Usability lessons learned : The real cost of bad usability.
Let’s take a very simple example of a very commonly used software that most people use during their work day : the Web browser.
This serves a good example because a web browser is well known by most people and rather simple to use(or should be). For this example we’ll use Mozilla Firefox and the stats published on their website. For everything else we’ll make the estimates as conservative as can be while still remaining realistic.
According to it’s own website*, FireFox is currently being used by 270 million users. For the sake of keeping this example easy, we’ll make the very conservative estimate that only 10 percent of them use it for long period of times at work. That makes this a total of 27 million users. For these few heavy users, let’s pretend that this browser is very easy to use and that users only waste a grand total of a measly 30 seconds a day figuring out things they want to accomplish compared to if it were optimally designed for them. For the sake of this conservative estimate, let’s pretend the average income of these workers is only 10$ per hour and that they work 5 days a week and only do so for 45 weeks per year.

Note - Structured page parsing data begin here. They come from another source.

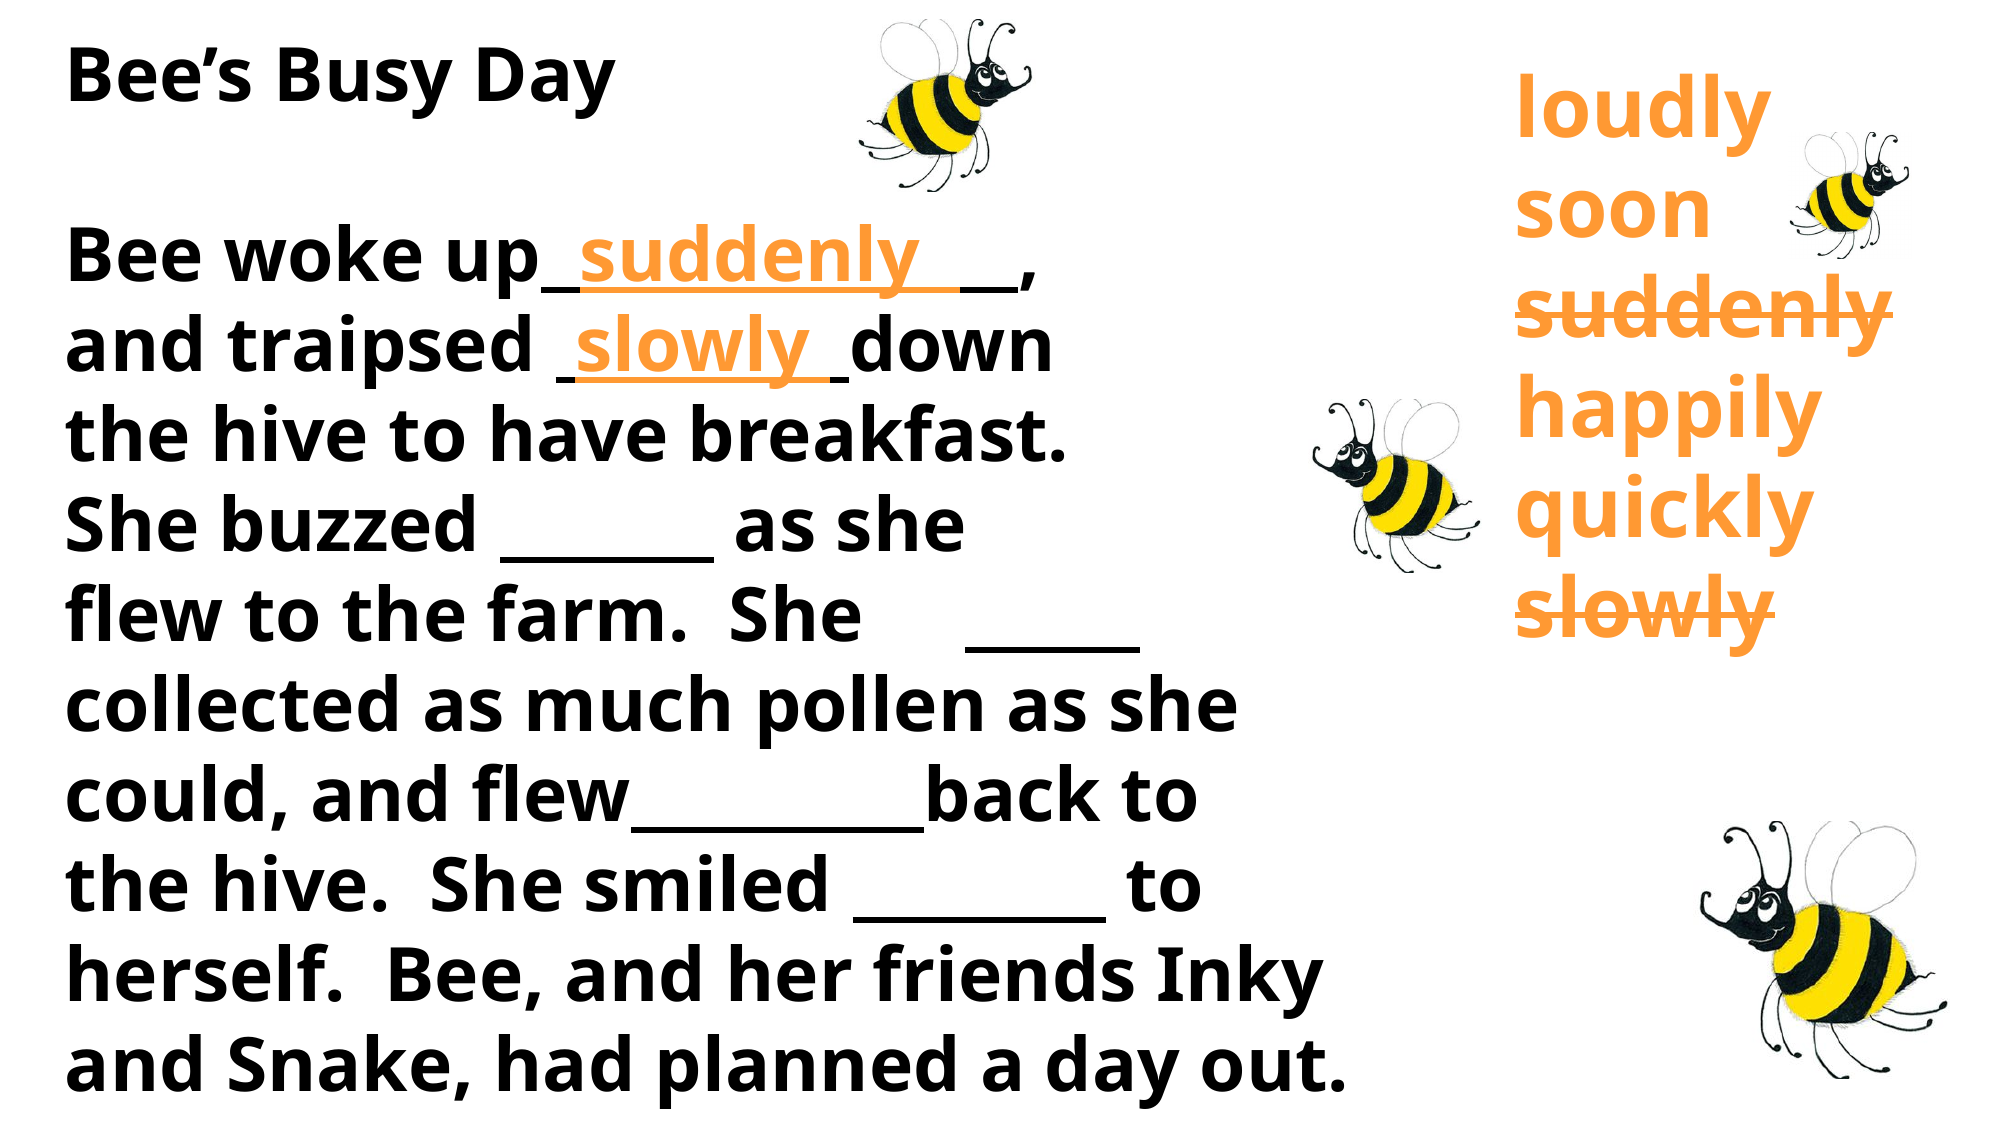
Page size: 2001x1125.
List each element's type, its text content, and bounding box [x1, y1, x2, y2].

picture [856, 19, 1036, 192]
picture [1788, 132, 1912, 259]
picture [1308, 399, 1482, 573]
text_box loudly soon suddenly happily quickly slowly [1500, 46, 1930, 662]
picture [1693, 821, 1950, 1079]
text_box Bee’s Busy Day Bee woke up suddenly , and traipsed slowly down the hive to have breakfast. She buzzed as she flew to the farm. She collected as much pollen as she could, and flew back to the hive. She smiled to herself. Bee, and her friends Inky and Snake, had planned a day out. [50, 19, 1694, 1114]
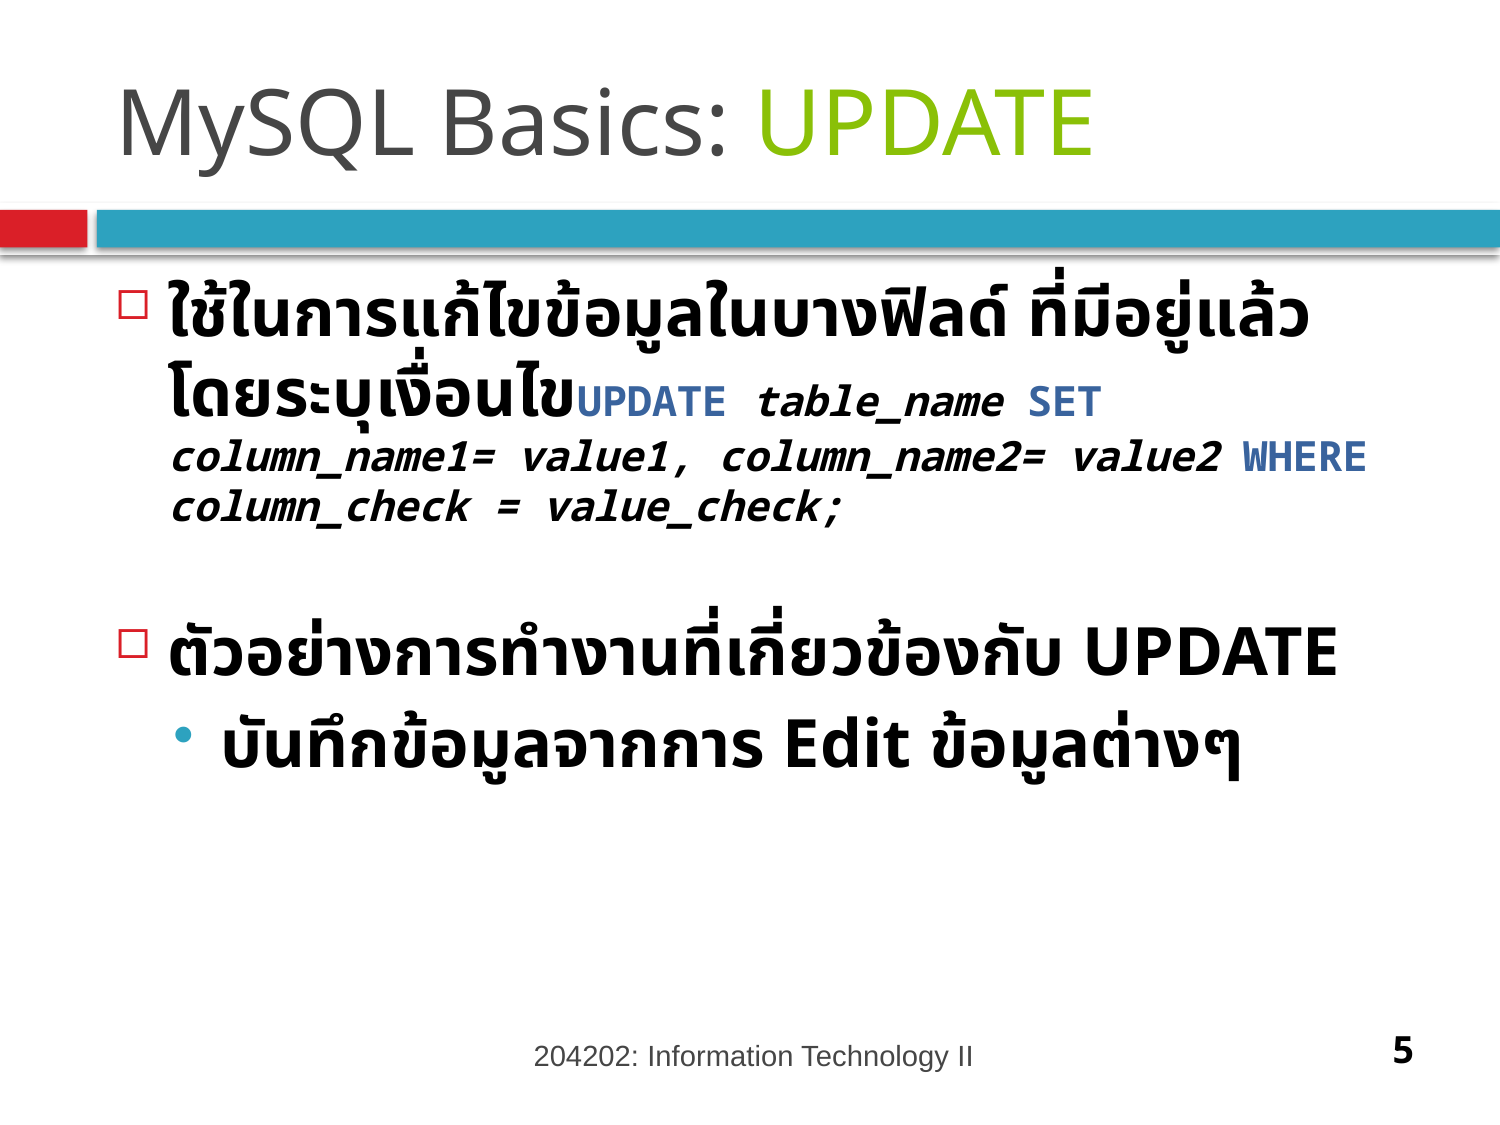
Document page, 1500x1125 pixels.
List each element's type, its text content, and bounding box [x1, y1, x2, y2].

For our example, we will be using the following formulas
Total time wasted in a year in seconds(182,250,000,000) = time wasted per day per employee(30 seconds) * work day per week per employee(5 days) * weeks worked in a year per employee(45 weeks) * number of employees using FireFox(27,000,000)
Total Wasted time in hours(50,625,000) = Time wasted in seconds(182,250,000,000) / Number of seconds in an hour(3600)
Total cost in a year of wasted time due to bad ergonomics(500,625,000$) = Wasted time in hours(50,625,000) * Hourly rate of employees(10$)
This very conservative example should make it clear to anyone that a very small flaw in the ergonomics of a software that is heavily used by a large number of users can have an enormous productivity cost and produce large wastes of money for employers. A very large part of this waste could be prevented or at the very least diminished by the use of proper software ergonomics/usability practices. In following articles in this series, we will publish means and method to help through proper interface design.